So how should we proceed, especially if we want to make a rational decision?
I trained as an economist at the University of Chicago. We have learned that economics is the guide to making rational choices in life. We have learned that everything has a price; everything involves giving up something to have something else. Nothing is of infinite value. But as I’ve studied the lives of some of history’s great thinkers, I’ve come to believe that when it comes to life’s great decisions, those principles can lead us astray.
Take Darwin’s list. At first glance, making a list of pluses and minuses seems like a rational approach to tackling any problem, wild or tame. The technique is probably as old as Eve in the garden with the wild problem of whether or not to eat that fruit. (Cons: It will annoy the master gardener, ignorance is bliss, gaining knowledge can have unexpected drawbacks. Pros: Snake seems like a nice guy, forbidden fruit is sweetest, and so on.) But as we’ll see, the cost-benefits list Darwin has drawn up is less useful than it seems. Let’s see some of it:
To marry
Children – (God please) – constant companion (and friend in old age) who will be interested in an – object to love and play with – better than a dog anyway – home & someone to care for house – charms of music & women’s chatter – these things are good for health – forced to visit and receive relations, but terrible waste of time.
don’t get married
No children (no second life), no one to take care of them in old age. – What is the point of working without compassion from close and dear friends – who are good and dear friends to the old, except relatives
Freedom to go where you please – choice of society and little of it – conversation of smart men in clubs – not forced to visit relatives and bow to every little thing – to have the expense and fear of children – arguing perhaps – loss of time – can’t read at night – fatness & laziness – fear & responsibility – less money for books &c – if many children are forced to earn a living – (but then it is very bad for your health to work too much)
Maybe my wife won’t like London, then the punishment is banishment and relegation to a lazy, lazy fool
Darwin could think of more minuses than pluses if he got married. Although he didn’t write it down explicitly, it’s pretty clear what he thought was the biggest flaw: if he got married, he’d have less time for his scientific research and be less productive.

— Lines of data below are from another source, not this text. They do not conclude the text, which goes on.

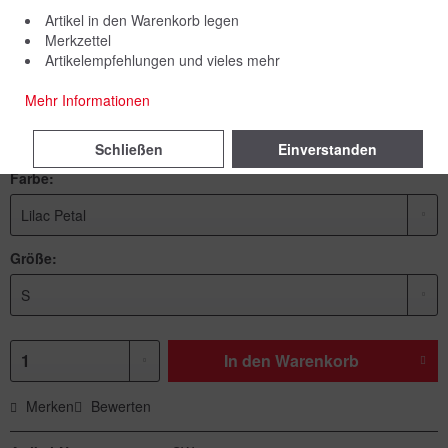
Artikel in den Warenkorb legen
Merkzettel
Artikelempfehlungen und vieles mehr
49,00 € *
Mehr Informationen
inkl. MwSt.
zzgl. Versandkosten
Lieferzeit 5 Werktage
Schließen
Einverstanden
Farbe:
Größe:
In den
Warenkorb
Merken
Bewerten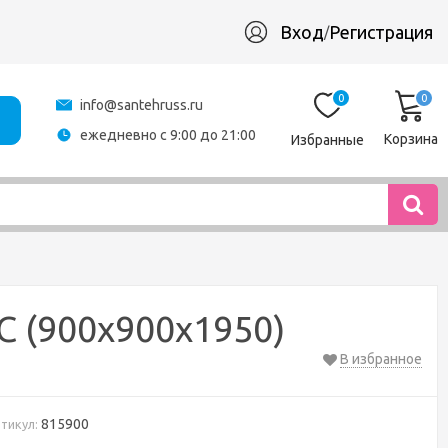
Вход
Регистрация
/
0
0
info@santehruss.ru
ежедневно с 9:00 до 21:00
Корзина
Избранные
 (900х900х1950)
В избранное
815900
тикул: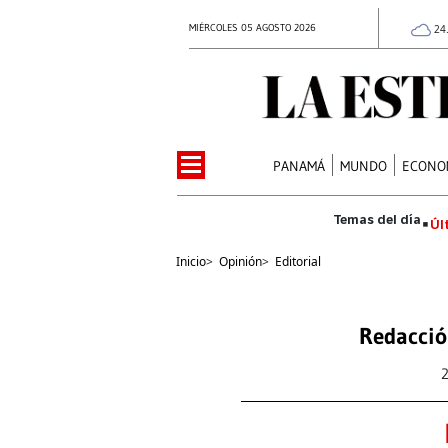
MIÉRCOLES 05 AGOSTO 2026
24
PANAMÁ
MUNDO
ECONO
Úl
Inicio
>
Opinión
>
Editorial
Redacció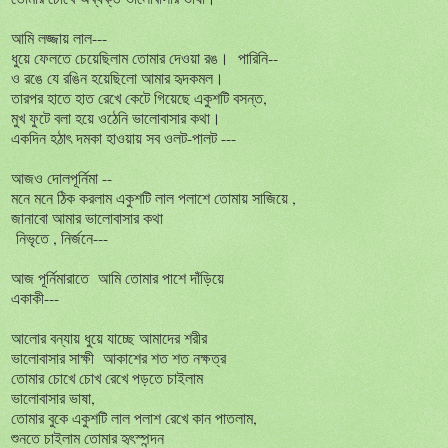
আমি
লজ্জায়
লাল
---
ধুয়ে
ফেলতে
চেয়েছিলাম
তোমার
দেওয়া
রঙ।
পারিনি
--
ও
রঙে
যে
রঙিন
হয়েছিলো
আমার
হৃদকমল।
তারপর
হাতে
হাত
রেখে
কেটে
গিয়েছে
একুশটি
বসন্ত
,
মুখ
ফুটে
বলা
হয়ে
ওঠেনি
ভালোবাসার
কথা।
একদিন
হঠাৎ
দমকা
হাওয়ায়
সব
ওলট
-
পালট
---
আজও
দোলপূর্নিমা
--
মনে
মনে
ঠিক
করলাম
একুশটি
লাল
পলাশে
তোমায়
সাজিয়ে
,
জানাবো
আমার
ভালোবাসার
কথা
নিভৃতে
,
নির্জনে
---
আজ
পূর্নিমারাতে
আমি
তোমার
পাশে
দাঁড়িয়ে
একাকী
---
আলোর
বন্যায়
ধুয়ে
যাচ্ছে
আমাদের
শরীর
ভালোবাসার
সাক্ষী
আকাশের
শত
শত
নক্ষত্র
তোমার
চোখে
চোখ
রেখে
পড়তে
চাইলাম
ভালোবাসার
ভাষা
,
তোমার
বুকে
একুশটি
লাল
পলাশ
রেখে
কান
পাতলাম
,
শুনতে
চাইলাম
তোমার
হৃৎস্পন্দন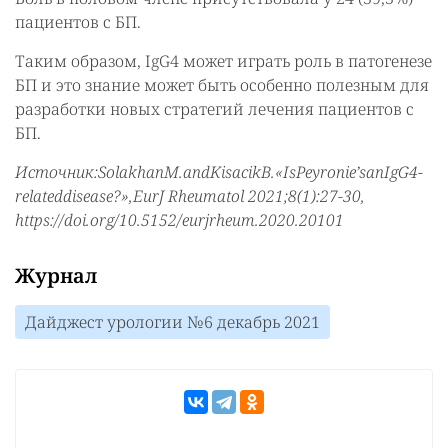
пациентов с БП.
Таким образом, IgG4 может играть роль в патогенезе
БП и это знание может быть особенно полезным для
разработки новых стратегий лечения пациентов с
БП.
Источник:SolakhanM.andKisacikB.«IsPeyronie’sanIgG4-
relateddisease?»,EurJ Rheumatol 2021;8(1):27-30,
https://doi.org/10.5152/eurjrheum.2020.20101
Журнал
Дайджест урологии №6 декабрь 2021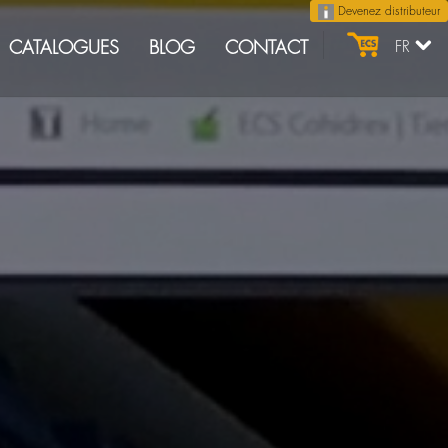
Devenez distributeur
CATALOGUES
BLOG
CONTACT
FR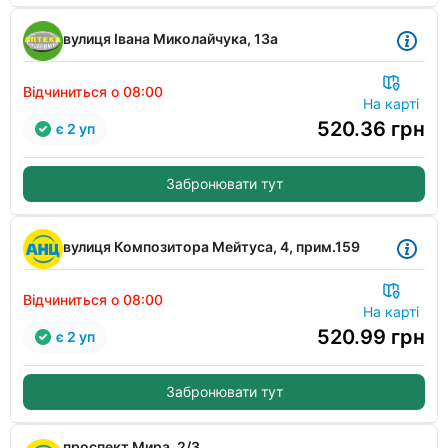
вулиця Івана Миколайчука, 13а
Відчиниться о 08:00
На карті
520.36
грн
є 2 уп
Забронювати тут
вулиця Композитора Мейтуса, 4, прим.159
Відчиниться о 08:00
На карті
520.99
грн
є 2 уп
Забронювати тут
проспект Мира, 2/3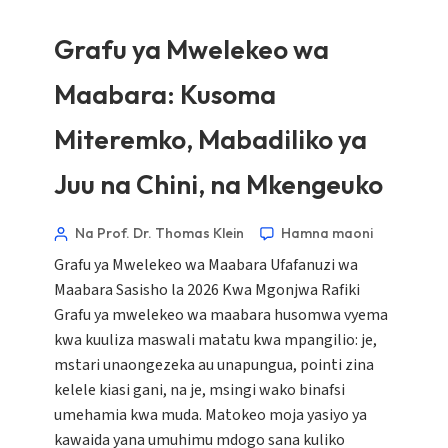
Grafu ya Mwelekeo wa
Maabara: Kusoma
Miteremko, Mabadiliko ya
Juu na Chini, na Mkengeuko
Na Prof. Dr. Thomas Klein
Hamna maoni
Grafu ya Mwelekeo wa Maabara Ufafanuzi wa
Maabara Sasisho la 2026 Kwa Mgonjwa Rafiki
Grafu ya mwelekeo wa maabara husomwa vyema
kwa kuuliza maswali matatu kwa mpangilio: je,
mstari unaongezeka au unapungua, pointi zina
kelele kiasi gani, na je, msingi wako binafsi
umehamia kwa muda. Matokeo moja yasiyo ya
kawaida yana umuhimu mdogo sana kuliko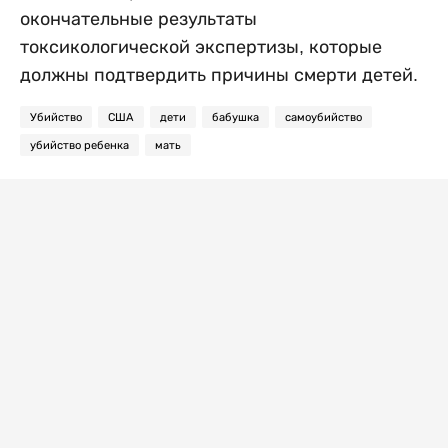
окончательные результаты
токсикологической экспертизы, которые
должны подтвердить причины смерти детей.
Убийство
США
дети
бабушка
самоубийство
убийство ребенка
мать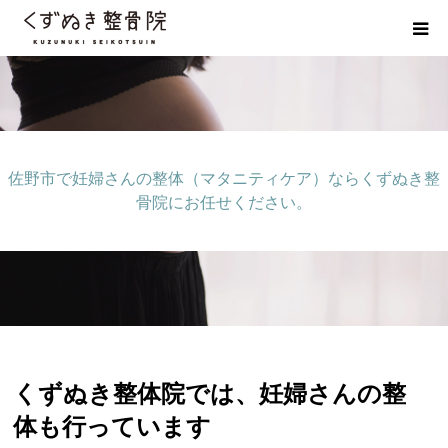
初めての方へ
院長紹介
佐野市で妊婦さんの整体（マタニティケア）ならくずぬき整
整体院Q＆A
骨院にお任せください。
お客様の声
院長ブログ
佐野市の交通事故治療 整骨院
くずぬき整体院では、妊婦さんの整
体も行っています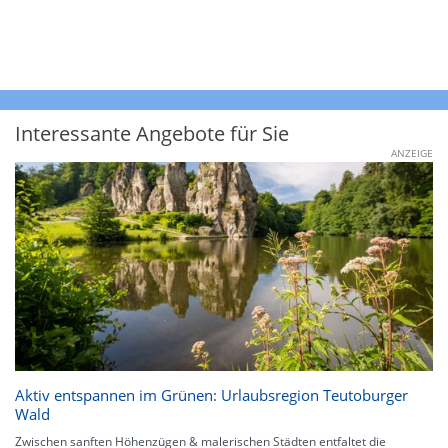
Interessante Angebote für Sie
ANZEIGE
Aktiv entspannen im Grünen: Urlaubsregion Teutoburger
Wald
Zwischen sanften Höhenzügen & malerischen Städten entfaltet die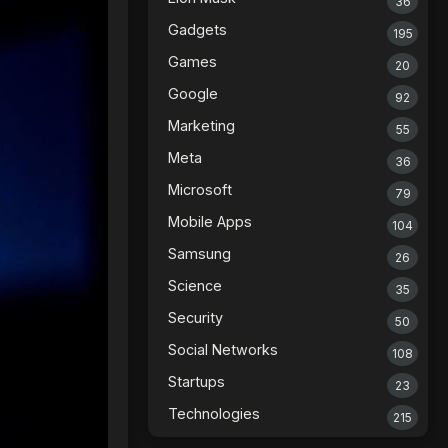
36
Gadgets
195
Games
20
Google
92
Marketing
55
Meta
36
Microsoft
79
Mobile Apps
104
Samsung
26
Science
35
Security
50
Social Networks
108
Startups
23
Technologies
215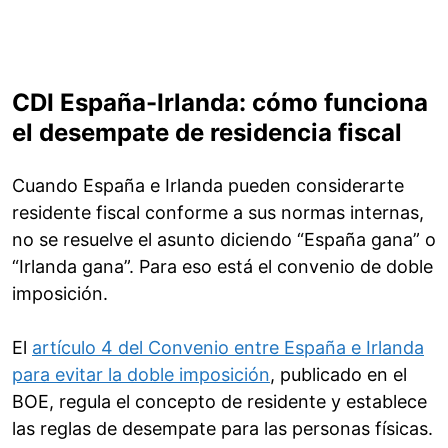
CDI España-Irlanda: cómo funciona
el desempate de residencia fiscal
Cuando España e Irlanda pueden considerarte
residente fiscal conforme a sus normas internas,
no se resuelve el asunto diciendo “España gana” o
“Irlanda gana”. Para eso está el convenio de doble
imposición.
El
artículo 4 del Convenio entre España e Irlanda
para evitar la doble imposición
, publicado en el
BOE, regula el concepto de residente y establece
las reglas de desempate para las personas físicas.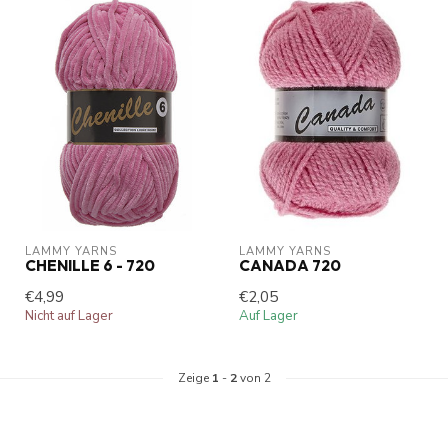
LAMMY YARNS
LAMMY YARNS
CHENILLE 6 - 720
CANADA 720
€4,99
€2,05
Nicht auf Lager
Auf Lager
Zeige
1
-
2
von 2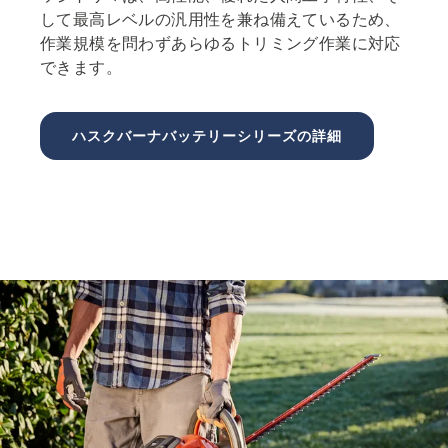
して最高レベルの汎用性を兼ね備えているため、
作業規模を問わずあらゆるトリミング作業に対応
できます。
ハスクバーナバッテリーシリーズの詳細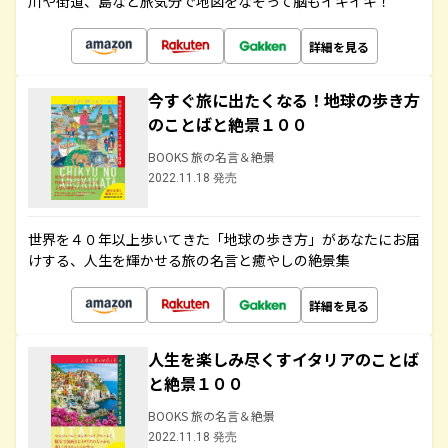
川や街道、島など旅気分で地図をなぞって脳もイキイキ！
詳細を見る
今すぐ旅に出たくなる！地球の歩き方
のことばと絶景１００
BOOKS 旅の名言＆絶景
2022.11.18 発売
世界を４０年以上歩いてきた「地球の歩き方」があなたにお届
けする、人生を輝かせる旅の名言と癒やしの絶景集
詳細を見る
人生を楽しみ尽くすイタリアのことば
と絶景１００
BOOKS 旅の名言＆絶景
2022.11.18 発売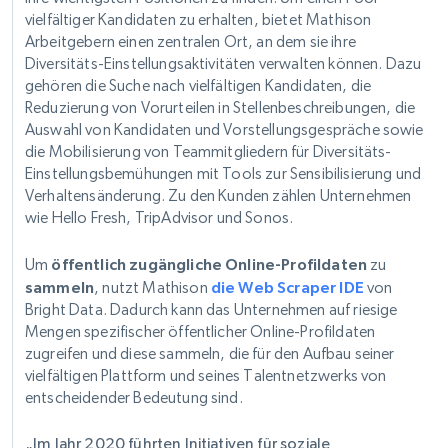
vielfältiger Kandidaten zu erhalten, bietet Mathison
Arbeitgebern einen zentralen Ort, an dem sie ihre
Diversitäts-Einstellungsaktivitäten verwalten können. Dazu
gehören die Suche nach vielfältigen Kandidaten, die
Reduzierung von Vorurteilen in Stellenbeschreibungen, die
Auswahl von Kandidaten und Vorstellungsgespräche sowie
die Mobilisierung von Teammitgliedern für Diversitäts-
Einstellungsbemühungen mit Tools zur Sensibilisierung und
Verhaltensänderung. Zu den Kunden zählen Unternehmen
wie Hello Fresh, TripAdvisor und Sonos.
Um
öffentlich zugängliche Online-Profildaten
zu
sammeln
, nutzt Mathison
die Web Scraper IDE
von
Bright Data. Dadurch kann das Unternehmen auf riesige
Mengen spezifischer öffentlicher Online-Profildaten
zugreifen und diese sammeln, die für den Aufbau seiner
vielfältigen Plattform und seines Talentnetzwerks von
entscheidender Bedeutung sind.
„Im Jahr 2020 führten Initiativen für soziale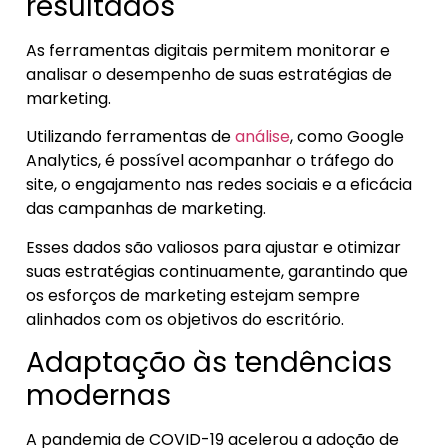
resultados
As ferramentas digitais permitem monitorar e
analisar o desempenho de suas estratégias de
marketing.
Utilizando ferramentas de
análise
, como Google
Analytics, é possível acompanhar o tráfego do
site, o engajamento nas redes sociais e a eficácia
das campanhas de marketing.
Esses dados são valiosos para ajustar e otimizar
suas estratégias continuamente, garantindo que
os esforços de marketing estejam sempre
alinhados com os objetivos do escritório.
Adaptação às tendências
modernas
A pandemia de COVID-19 acelerou a adoção de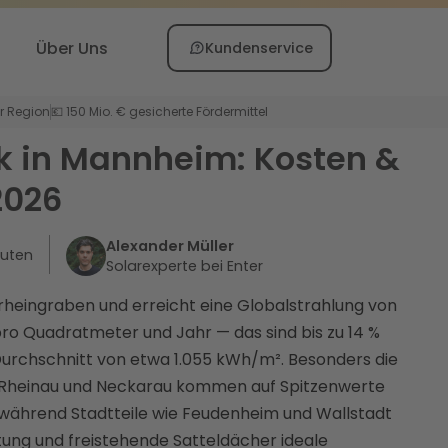
Über Uns
Kundenservice
er Region
💶 150 Mio. € gesicherte Fördermittel
k in Mannheim: Kosten &
2026
Alexander Müller
uten
Solarexperte bei Enter
heingraben und erreicht eine Globalstrahlung von
 pro Quadratmeter und Jahr — das sind bis zu 14 %
urchschnitt von etwa 1.055 kWh/m². Besonders die
ie Rheinau und Neckarau kommen auf Spitzenwerte
, während Stadtteile wie Feudenheim und Wallstadt
ung und freistehende Satteldächer ideale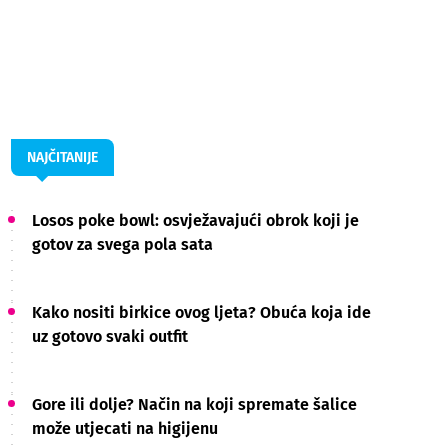
NAJČITANIJE
Losos poke bowl: osvježavajući obrok koji je
gotov za svega pola sata
Kako nositi birkice ovog ljeta? Obuća koja ide
uz gotovo svaki outfit
Gore ili dolje? Način na koji spremate šalice
može utjecati na higijenu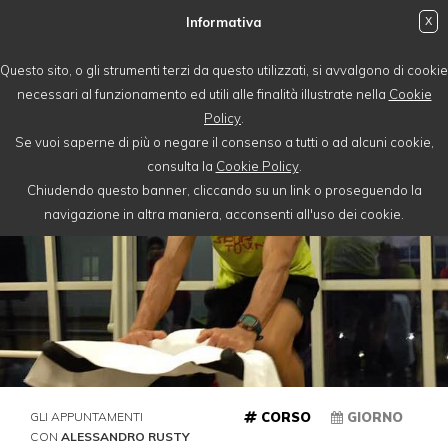
Informativa
X
login
Questo sito, o gli strumenti terzi da questo utilizzati, si avvalgono di cookie
necessari al funzionamento ed utili alle finalità illustrate nella
Cookie
Policy
.
Se vuoi saperne di più o negare il consenso a tutti o ad alcuni cookie,
consulta la
Cookie Policy
.
Chiudendo questo banner, cliccando su un link o proseguendo la
navigazione in altra maniera, acconsenti all'uso dei cookie.
GLI APPUNTAMENTI
CORSO
GIORNO
CON
ALESSANDRO RUSTY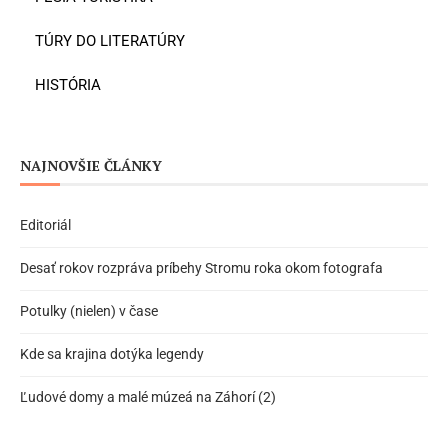
TÚRY DO LITERATÚRY
HISTÓRIA
NAJNOVŠIE ČLÁNKY
Editoriál
Desať rokov rozpráva príbehy Stromu roka okom fotografa
Potulky (nielen) v čase
Kde sa krajina dotýka legendy
Ľudové domy a malé múzeá na Záhorí (2)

He may not become a great scientist. Staying single seemed like the rational option.
Darwin was eager to know whether he would rather marry than remain single. But his list tells us more about Darwin than about marriage. His list of pluses and minuses – especially the pluses – is the list someone would make who has never been married and has no access to the positives of a married man’s inner life. Darwin’s ignorance is part of the reason why his negatives about marriage (Exile! Demotion! Useless fool!) are so emphatic and his positives so mild (female chatter). His ignorance helps us see how difficult it is to make a rational decision.
And note that there is little in Darwin’s list about commitment to another human being or love or the joys and pains of clinging to another person, ideally for life. Nothing about the pleasure of making someone else happy, nothing about the ability to ease his husband’s grief. It’s all about him, which makes sense; he had never had a partner. How would he know of the power of a shared life?